| Page extract |

╔══

Over there, over there!
Send the word, send the word, over there—
That the Yanks are coming, the Yanks are coming,
The drums rum-tumming everywhere!
So prepare, say a prayer,
Send the word, send the word to beware—
We’ll be over, we’re coming over,
And we won’t come back till it’s over
The convulsions of the Depression, too, were past, and soon John Kennedy could cockily assert: “Ich bin ein Berliner!”
The trouble, of course, was that during the Cold War we fostered monarchies or tyrannies as repressive in miniature scale as what was instituted behind the Iron Curtain. In the glory days of our hegemony, we flubbed major league in dealing with Chile, Guatemala, Vietnam, the Arab societies we successively tromped on, the horrific Cambodian genocide we helped precipitate, the interminable Zairean-Congo tragedy we lengthened and exacerbated, and all the quislings around the world we cultivated for a kaleidoscope of fuzzy purposes. Our record of slaughter in the past 60 years, if the Yanks were “coming,” can’t be topped, not to mention the reintroduction of inquisitorial torture as official Western policy.
The capitalist model we preached, built on moral hazard and handshake trust, also went awry, although not at the same time—the minnows foreclosed upon, the blowfish bailed out. And at the millennium even our vaunted electoral process proved a mess, launching in all probability by its flawed outcome the most ill-conceived war in our history, though our soldiers were told the Iraqis would put flowers in the muzzles of their guns.
Globalized debt and exporting sweatshops abroad didn’t help either. Americans were supposed to continually reinvent themselves, as a kind of self-styled Chosen People, writing constitutions for liberated colonies, defeated foes, or Iron Curtain countries whose Communist rulers had been ground into the mud. Our own ’60s protests had alarmed the establishment yet achieved their goals without ripping the body politic. Divorce and dropout rates subsided again, after they giddily grew, and Jim Crow laws were throttled and glass ceilings broken without untoward outcomes. You could still trust your banker as sound but dull, and the media hadn’t broken its channels into hundreds of runnels at floodwater stage, as we multitask and email and twitter on the wireless social gadgets we find it fun to finger, kids texting each other as if their keyboards were Braille.

╚══

| Source information |

╔══

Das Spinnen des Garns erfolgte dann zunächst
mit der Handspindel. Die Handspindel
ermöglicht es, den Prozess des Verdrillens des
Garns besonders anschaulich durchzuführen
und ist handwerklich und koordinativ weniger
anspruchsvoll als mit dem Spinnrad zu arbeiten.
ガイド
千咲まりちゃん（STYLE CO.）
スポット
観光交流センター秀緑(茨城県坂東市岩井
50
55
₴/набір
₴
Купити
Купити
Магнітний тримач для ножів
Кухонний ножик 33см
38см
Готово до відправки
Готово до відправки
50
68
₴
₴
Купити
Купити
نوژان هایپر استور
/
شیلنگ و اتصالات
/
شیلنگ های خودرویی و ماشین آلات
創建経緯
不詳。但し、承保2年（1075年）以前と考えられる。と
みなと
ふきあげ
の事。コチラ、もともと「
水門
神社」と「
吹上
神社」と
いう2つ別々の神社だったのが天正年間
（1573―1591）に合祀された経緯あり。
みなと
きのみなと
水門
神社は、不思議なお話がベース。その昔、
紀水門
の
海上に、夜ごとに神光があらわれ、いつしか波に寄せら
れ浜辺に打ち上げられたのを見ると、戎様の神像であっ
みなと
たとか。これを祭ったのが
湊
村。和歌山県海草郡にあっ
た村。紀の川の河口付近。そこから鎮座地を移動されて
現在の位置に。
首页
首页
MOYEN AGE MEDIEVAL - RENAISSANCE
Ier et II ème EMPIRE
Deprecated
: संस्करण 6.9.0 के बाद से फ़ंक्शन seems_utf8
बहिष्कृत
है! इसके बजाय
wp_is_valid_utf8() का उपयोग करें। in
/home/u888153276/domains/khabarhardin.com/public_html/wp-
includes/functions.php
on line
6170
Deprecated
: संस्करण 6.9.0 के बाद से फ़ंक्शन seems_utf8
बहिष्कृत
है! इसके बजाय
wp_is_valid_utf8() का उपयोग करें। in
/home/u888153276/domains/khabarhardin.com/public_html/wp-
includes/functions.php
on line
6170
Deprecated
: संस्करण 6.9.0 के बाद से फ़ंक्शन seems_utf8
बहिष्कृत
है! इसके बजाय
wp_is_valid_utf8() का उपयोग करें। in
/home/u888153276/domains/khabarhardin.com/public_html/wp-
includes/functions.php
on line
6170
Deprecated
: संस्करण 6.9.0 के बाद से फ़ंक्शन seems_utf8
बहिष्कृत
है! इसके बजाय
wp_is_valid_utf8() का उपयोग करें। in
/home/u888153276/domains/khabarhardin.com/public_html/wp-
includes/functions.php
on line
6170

╚══

| Required work |
Transcribe the full essay on American power, which opens with the lyric "Over there, over there!", word for word.

| Written response |
Over there, over there!
Send the word, send the word, over there—
That the Yanks are coming, the Yanks are coming,
The drums rum-tumming everywhere!
So prepare, say a prayer,
Send the word, send the word to beware—
We’ll be over, we’re coming over,
And we won’t come back till it’s over
The convulsions of the Depression, too, were past, and soon John Kennedy could cockily assert: “Ich bin ein Berliner!”
The trouble, of course, was that during the Cold War we fostered monarchies or tyrannies as repressive in miniature scale as what was instituted behind the Iron Curtain. In the glory days of our hegemony, we flubbed major league in dealing with Chile, Guatemala, Vietnam, the Arab societies we successively tromped on, the horrific Cambodian genocide we helped precipitate, the interminable Zairean-Congo tragedy we lengthened and exacerbated, and all the quislings around the world we cultivated for a kaleidoscope of fuzzy purposes. Our record of slaughter in the past 60 years, if the Yanks were “coming,” can’t be topped, not to mention the reintroduction of inquisitorial torture as official Western policy.
The capitalist model we preached, built on moral hazard and handshake trust, also went awry, although not at the same time—the minnows foreclosed upon, the blowfish bailed out. And at the millennium even our vaunted electoral process proved a mess, launching in all probability by its flawed outcome the most ill-conceived war in our history, though our soldiers were told the Iraqis would put flowers in the muzzles of their guns.
Globalized debt and exporting sweatshops abroad didn’t help either. Americans were supposed to continually reinvent themselves, as a kind of self-styled Chosen People, writing constitutions for liberated colonies, defeated foes, or Iron Curtain countries whose Communist rulers had been ground into the mud. Our own ’60s protests had alarmed the establishment yet achieved their goals without ripping the body politic. Divorce and dropout rates subsided again, after they giddily grew, and Jim Crow laws were throttled and glass ceilings broken without untoward outcomes. You could still trust your banker as sound but dull, and the media hadn’t broken its channels into hundreds of runnels at floodwater stage, as we multitask and email and twitter on the wireless social gadgets we find it fun to finger, kids texting each other as if their keyboards were Braille.